Appendix D — Reinforcement Learning for Recommendation

1. From bandits to RL: the MDP

RL formalizes sequential decision-making as a Markov Decision Process (MDP) — five pieces:

a state \(s\) — a summary of the situation now (the user’s recent history, time, context);
an action \(a\) — what the agent does (which item, or slate of items, to show);
a reward \(r\) — the immediate payoff (a click, a watch-minute, a return visit);
a transition — taking action \(a\) in state \(s\) moves you to a new state \(s'\) (this is the ingredient bandits lack: actions change the next state);
a policy \(\pi(a\mid s)\) — the rule mapping states to actions, which is what we learn.

The goal is not the next reward but the expected long-term (cumulative, discounted) reward, the return:

\[ G \;=\; r_0 + \gamma\,r_1 + \gamma^2\,r_2 + \cdots \;=\; \sum_{t\ge 0}\gamma^{t}\,r_t, \]

where \(\gamma\in[0,1)\) is the discount factor — how much a reward one step later is worth than one now (it both encodes “sooner is better” and keeps an infinite sum finite). The value \(V(s)\) is the expected return from state \(s\) under the policy, and the action-value \(Q(s,a)\) the expected return from taking \(a\) in \(s\) then following the policy; RL methods learn one of these and act greedily (or explore, exactly as a bandit does) with respect to it.

Worked example — a discounted return. Suppose over three steps the agent collects rewards \(r = (1,\,0,\,1)\) with discount \(\gamma = 0.9\).
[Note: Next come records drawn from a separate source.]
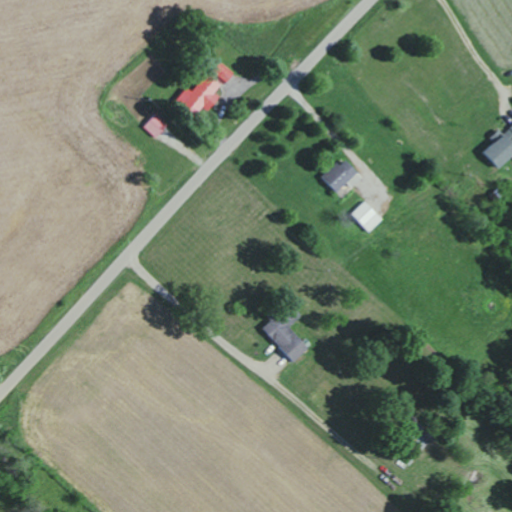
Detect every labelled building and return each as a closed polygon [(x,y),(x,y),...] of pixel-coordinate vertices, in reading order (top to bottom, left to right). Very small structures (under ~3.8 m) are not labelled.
[(229,74),(212,61),(189,92),(186,89),(177,102),(194,115),(201,106),(206,110),(216,95),(214,93),(229,74)] [(142,126),(154,137),(167,124),(154,113),(142,126)] [(495,169),(511,152),(511,145),(500,133),(480,152),(495,169)] [(351,186),(359,176),(345,163),(326,185),(335,193),(345,181),(351,186)] [(350,213),(368,232),(381,220),(364,201),(350,213)] [(307,347),(287,327),(300,315),(289,302),(260,329),(291,362),(307,347)]
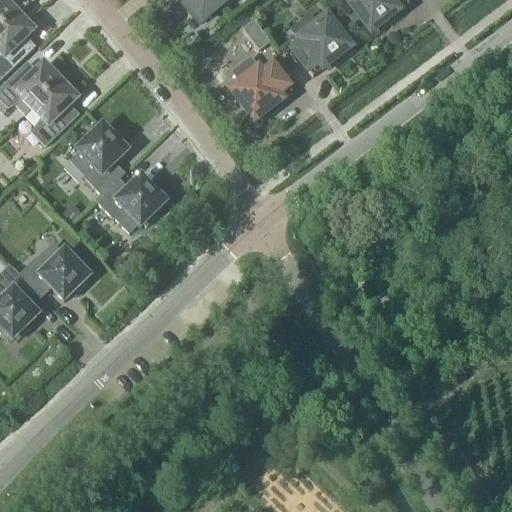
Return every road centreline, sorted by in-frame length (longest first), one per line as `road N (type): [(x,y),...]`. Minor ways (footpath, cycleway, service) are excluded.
road 1 (tertiary): [(0,482),(260,222)]
road 2 (unclassified): [(445,511),(260,222)]
road 3 (tertiary): [(260,222),(511,27)]
road 4 (unclassified): [(260,222),(192,122),(83,0)]
road 5 (track): [(348,364),(206,511)]
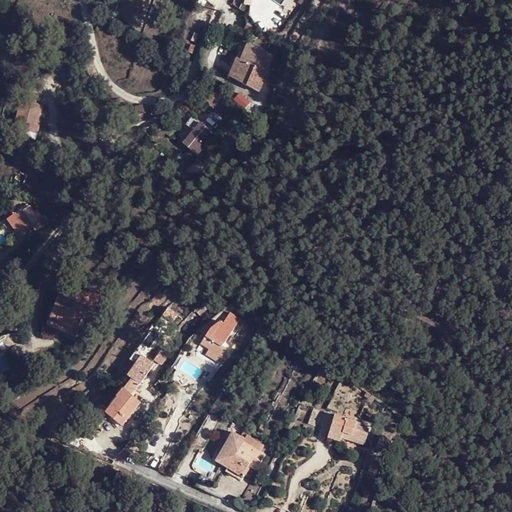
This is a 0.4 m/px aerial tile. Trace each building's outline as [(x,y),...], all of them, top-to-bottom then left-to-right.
[(274,55),(249,44),(241,60),(237,58),(228,78),(258,91),(274,55)] [(209,104),(215,108),(221,99),(207,91),(203,98),(210,102),(209,104)] [(40,105),(42,98),(27,93),(15,127),(25,131),(35,134),(40,120),(45,107),(40,105)] [(200,124),(193,119),(187,127),(194,132),(185,144),(198,155),(213,134),(200,124)] [(44,122),(40,120),(35,134),(25,131),(22,138),(37,143),(44,122)] [(185,161),(176,164),(184,171),(192,161),(185,161)] [(21,211),(35,231),(48,222),(43,215),(37,220),(28,206),(21,211)] [(55,321),(73,328),(80,313),(88,316),(99,291),(91,288),(88,294),(66,285),(62,295),(65,297),(55,321)] [(65,297),(62,295),(57,294),(44,325),(70,336),(73,328),(55,321),(65,297)] [(221,323),(210,330),(227,341),(240,322),(231,315),(224,325),(221,323)] [(200,345),(209,351),(221,359),(225,362),(231,354),(226,350),(222,348),(227,341),(210,330),(200,345)] [(221,359),(209,351),(206,355),(223,366),(225,362),(221,359)] [(106,413),(121,426),(141,402),(134,397),(138,392),(135,389),(139,385),(131,379),(116,397),(118,398),(106,413)] [(360,438),(366,440),(369,431),(360,428),(356,427),(357,422),(334,415),(327,438),(341,443),(342,439),(343,434),(351,436),(350,438),(359,441),(360,438)] [(376,447),(390,451),(395,433),(383,429),(380,437),(379,437),(376,447)] [(241,438),(233,433),(215,462),(228,469),(243,477),(249,467),(251,463),(259,468),(265,456),(260,453),(264,448),(255,442),(243,434),(241,438)] [(342,439),(364,446),(366,440),(360,438),(359,441),(350,438),(351,436),(343,434),(342,439)] [(239,483),(243,477),(228,469),(225,475),(239,483)]
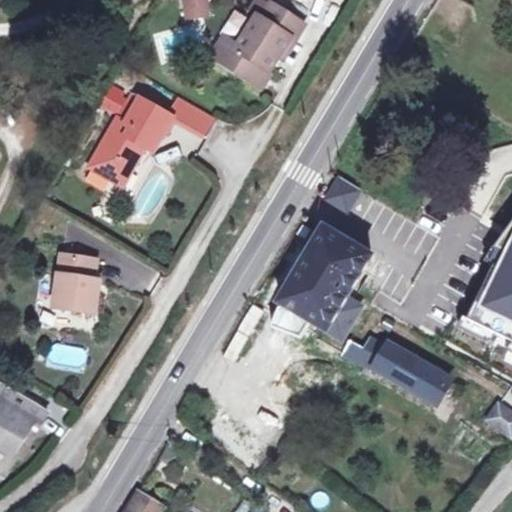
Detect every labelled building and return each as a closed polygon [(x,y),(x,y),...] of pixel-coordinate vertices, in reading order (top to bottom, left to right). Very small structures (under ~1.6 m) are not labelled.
[(199,0),(179,0),(183,17),(203,13),(199,0)] [(209,57),(224,66),(257,88),(288,40),(292,42),(303,25),(269,4),(258,21),(254,18),(235,48),(221,39),(209,57)] [(170,30),(155,35),(163,62),(179,57),(170,30)] [(118,102),(107,96),(100,108),(110,115),(118,102)] [(138,100),(136,105),(127,99),(112,125),(87,168),(110,183),(118,170),(127,174),(139,153),(135,151),(137,146),(142,149),(150,153),(170,119),(167,117),(138,100)] [(177,100),(167,117),(170,119),(201,137),(211,120),(177,100)] [(127,174),(118,170),(110,183),(119,187),(127,174)] [(511,216),(489,245),(500,252),(494,263),(490,262),(464,315),(511,338),(511,216)] [(344,299),(368,257),(320,230),(277,303),(337,337),(342,336),(356,312),(354,305),(344,299)] [(95,262),(60,256),(52,310),(91,317),(97,282),(92,281),(95,262)] [(407,321),(418,292),(382,279),(371,308),(407,321)] [(350,340),(342,353),(370,369),(385,343),(370,335),(363,346),(350,340)] [(385,343),(370,369),(434,405),(449,380),(385,343)] [(47,345),(46,367),(86,369),(88,347),(47,345)] [(46,414),(0,387),(0,473),(5,476),(34,424),(39,427),(46,414)] [(511,407),(499,398),(483,420),(511,441),(511,440),(511,407)] [(215,406),(197,428),(256,473),(273,447),(215,406)] [(158,511),(162,506),(135,489),(120,511),(158,511)]
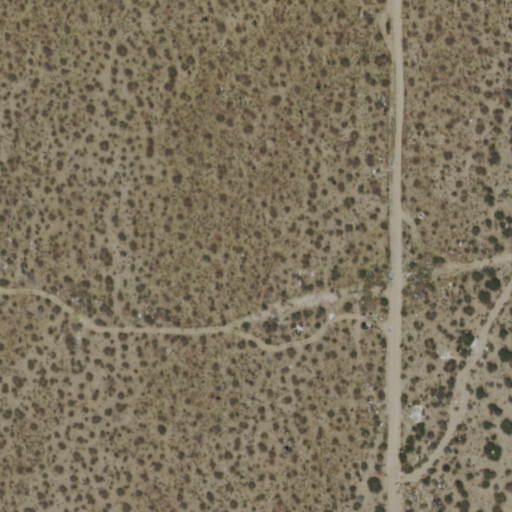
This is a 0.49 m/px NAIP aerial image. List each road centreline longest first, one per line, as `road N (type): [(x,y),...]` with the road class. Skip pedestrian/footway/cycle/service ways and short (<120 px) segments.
road 1 (track): [(390,279),(390,0)]
road 2 (track): [(395,511),(390,279)]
Then \(G = 1 + 0.9(0) + 0.9^2(1) = 1 + 0 + 0.81 = \mathbf{1.81}.\) The click two steps out is worth only \(\gamma^2 = 0.81\) of an immediate one — the same click, discounted for being later. Push \(\gamma\to 0\) and RL collapses back to the bandit’s myopic “maximize the immediate reward”; push \(\gamma\to 1\) and the far future matters almost as much as now.
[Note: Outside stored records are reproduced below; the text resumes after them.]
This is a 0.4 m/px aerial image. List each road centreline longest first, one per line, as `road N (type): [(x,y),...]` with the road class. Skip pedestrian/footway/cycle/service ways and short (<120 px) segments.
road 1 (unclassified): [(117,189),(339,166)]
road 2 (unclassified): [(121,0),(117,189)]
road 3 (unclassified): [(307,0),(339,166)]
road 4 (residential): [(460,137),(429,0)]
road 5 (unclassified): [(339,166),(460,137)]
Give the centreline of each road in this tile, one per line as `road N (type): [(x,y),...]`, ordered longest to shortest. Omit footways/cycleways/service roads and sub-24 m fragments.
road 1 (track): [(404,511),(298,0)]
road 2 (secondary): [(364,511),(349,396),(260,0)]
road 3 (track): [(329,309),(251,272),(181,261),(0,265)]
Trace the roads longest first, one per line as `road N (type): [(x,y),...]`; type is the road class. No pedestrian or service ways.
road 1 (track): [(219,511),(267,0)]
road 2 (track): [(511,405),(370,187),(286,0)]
Figure D.1: **The discounted return \(G=\sum_t\gamma^t r_t\) on the §1 worked example** (\(r=(1,0,1)\), \(\gamma=0.9\)). Each bar is one step’s *discounted* reward \(\gamma^t r_t\): the immediate \(r_0\) counts in full, but the identical reward at \(t{=}2\) is shrunk to \(\gamma^2=0.81\). The bars sum to \(G=\mathbf{1.81}\). Send \(\gamma\to0\) and only the first bar survives (the myopic bandit); send \(\gamma\to1\) and every bar counts equally.

A bandit is exactly an MDP with a single state (no transitions): that is why the explore / exploit machinery of Bandits & Online Recommendation reappears here, now wrapped around a notion of long-term value rather than immediate reward.
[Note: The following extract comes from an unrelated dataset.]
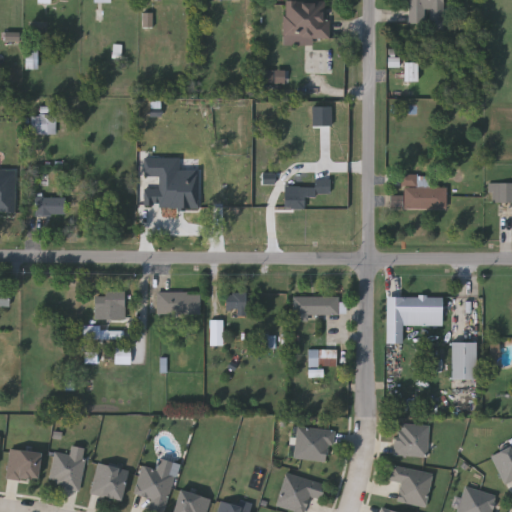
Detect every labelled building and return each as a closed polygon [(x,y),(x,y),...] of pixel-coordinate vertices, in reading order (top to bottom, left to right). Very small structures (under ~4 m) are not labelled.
[(313,44),(284,44),(284,0),(329,0),(328,38),(313,38),(313,44)] [(444,0),(444,23),(407,23),(407,0),(444,0)] [(154,28),(154,13),(144,13),(144,28),(154,28)] [(20,42),(21,33),(6,32),(6,41),(20,42)] [(25,68),(25,49),(38,49),(38,68),(25,68)] [(401,68),(401,58),(390,58),(390,68),(401,68)] [(419,63),(406,63),(405,82),(419,82),(419,63)] [(286,71),(263,70),(263,84),(286,85),(286,71)] [(333,107),(314,107),(314,127),(333,126),(333,107)] [(30,113),(56,113),(55,134),(30,133),(30,113)] [(201,171),(181,171),(181,158),(145,158),(145,177),(160,177),(160,189),(145,189),(145,208),(201,208),(201,171)] [(0,211),(16,211),(16,170),(0,169),(0,211)] [(276,173),(263,174),(264,185),(276,184),(276,173)] [(402,208),(402,174),(418,174),(418,186),(445,186),(445,208),(402,208)] [(330,194),(305,194),(305,209),(284,208),(284,184),(314,185),(314,178),(330,179),(330,194)] [(511,182),(511,202),(491,202),(491,182),(511,182)] [(404,196),(392,195),(391,207),(404,207),(404,196)] [(65,215),(35,215),(35,196),(65,196),(65,215)] [(0,311),(0,285),(9,285),(9,311),(0,311)] [(125,291),(125,318),(95,318),(95,291),(125,291)] [(200,291),(200,314),(157,314),(157,291),(200,291)] [(226,309),(225,291),(246,291),(246,315),(236,315),(236,309),(226,309)] [(442,325),(402,324),(402,342),(386,342),(386,295),(442,296),(442,325)] [(293,297),(346,297),(346,314),(308,314),(308,320),(293,320),(293,297)] [(211,346),(224,346),(224,321),(212,321),(211,346)] [(85,340),(125,340),(124,331),(101,331),(101,326),(85,326),(85,340)] [(277,336),(263,335),(263,348),(277,348),(277,336)] [(451,378),(451,342),(476,342),(476,378),(451,378)] [(501,344),(491,344),(492,358),(501,358),(501,344)] [(116,364),(131,365),(132,349),(117,349),(116,364)] [(309,367),(338,367),(338,350),(309,350),(309,367)] [(86,364),(98,363),(98,354),(86,354),(86,364)] [(325,377),(324,370),(309,371),(310,378),(325,377)] [(75,391),(76,374),(66,374),(66,390),(75,391)] [(428,457),(396,455),(397,424),(429,425),(428,457)] [(329,463),(294,459),(298,427),(333,431),(329,463)] [(511,446),(492,456),(505,484),(511,481),(511,446)] [(36,482),(7,477),(12,449),(41,454),(36,482)] [(86,458),(81,491),(50,486),(55,453),(86,458)] [(128,471),(120,501),(91,493),(99,463),(128,471)] [(427,508),(397,502),(401,484),(389,481),(393,465),(434,474),(427,508)] [(149,511),(152,498),(135,494),(142,467),(174,474),(165,511),(149,511)] [(322,499),(309,496),(305,511),(300,511),(278,507),(286,474),(326,483),(322,499)] [(495,511),(458,511),(465,486),(500,496),(495,511)] [(172,511),(180,490),(211,499),(207,511),(172,511)] [(217,511),(220,502),(250,509),(249,511),(217,511)]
Figure D.2: **The reinforcement-learning loop.** The agent picks an action from its policy; the environment (the user) returns a *reward* *and* a new *state*. The new state is what bandits lack — because the action changes it, the agent must optimize the *discounted return* \(G=\sum_t\gamma^t r_t\), not just the next reward. A bandit is this loop with a single, unchanging state.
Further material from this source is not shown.